Collected data entries:
..........
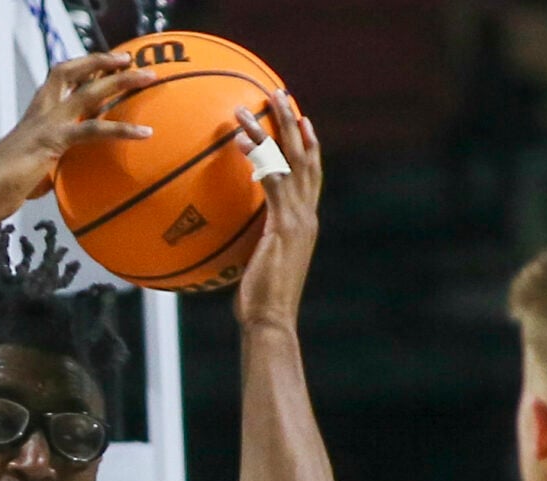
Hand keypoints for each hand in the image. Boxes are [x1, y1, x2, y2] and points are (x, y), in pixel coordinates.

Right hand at [0, 51, 155, 230]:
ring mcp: (46, 125)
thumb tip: (51, 178)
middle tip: (131, 61)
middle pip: (74, 74)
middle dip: (104, 63)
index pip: (59, 79)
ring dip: (122, 82)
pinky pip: (93, 130)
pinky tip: (145, 134)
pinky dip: (122, 130)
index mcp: (33, 117)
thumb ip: (43, 168)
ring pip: (90, 92)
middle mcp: (40, 114)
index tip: (103, 64)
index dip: (82, 67)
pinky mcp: (52, 143)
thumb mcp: (26, 173)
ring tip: (149, 79)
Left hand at [231, 91, 322, 330]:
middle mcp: (308, 215)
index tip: (303, 121)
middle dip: (294, 123)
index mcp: (305, 223)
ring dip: (271, 129)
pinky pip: (270, 181)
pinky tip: (239, 141)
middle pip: (306, 157)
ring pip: (289, 162)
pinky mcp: (283, 225)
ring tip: (253, 104)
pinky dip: (257, 158)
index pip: (312, 175)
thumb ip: (256, 243)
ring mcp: (298, 219)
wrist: (271, 320)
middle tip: (281, 94)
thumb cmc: (260, 302)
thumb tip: (235, 237)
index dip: (309, 146)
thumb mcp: (260, 265)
..........
• EXERCISE PROMPT: Without any pictures, retype the records above exactly.

• SOLUTION FOR THIS PROBLEM:
Hand keypoints for each hand in the image. Boxes are [x1, y1, x2, y2] and points are (x, y), in pixel coordinates.

Right hand at [0, 51, 155, 230]:
ring mcp: (46, 125)
thumb tip: (51, 178)
middle tip: (131, 61)
middle pip: (74, 74)
middle dip: (104, 63)
index pip: (59, 79)
ring dip: (122, 82)
pinky pip: (93, 130)
pinky tip: (145, 134)
pinky dip: (122, 130)
index mcp: (33, 117)
thumb ip: (43, 168)
ring pip: (90, 92)
middle mcp: (40, 114)
index tip: (103, 64)
index dip: (82, 67)
pinky mcp: (52, 143)
thumb mcp: (26, 173)
ring tip: (149, 79)
Left hand at [231, 91, 322, 330]:
middle mcp: (308, 215)
index tip: (303, 121)
middle dip: (294, 123)
index mcp: (305, 223)
ring dip: (271, 129)
pinky pip: (270, 181)
pinky tip: (239, 141)
middle pip: (306, 157)
ring pip: (289, 162)
pinky mcp: (283, 225)
ring tip: (253, 104)
pinky dip: (257, 158)
index pip: (312, 175)
thumb ip: (256, 243)
ring mcp: (298, 219)
wrist: (271, 320)
middle tip: (281, 94)
thumb cmc: (260, 302)
thumb tip: (235, 237)
index dip: (309, 146)
thumb mcp: (260, 265)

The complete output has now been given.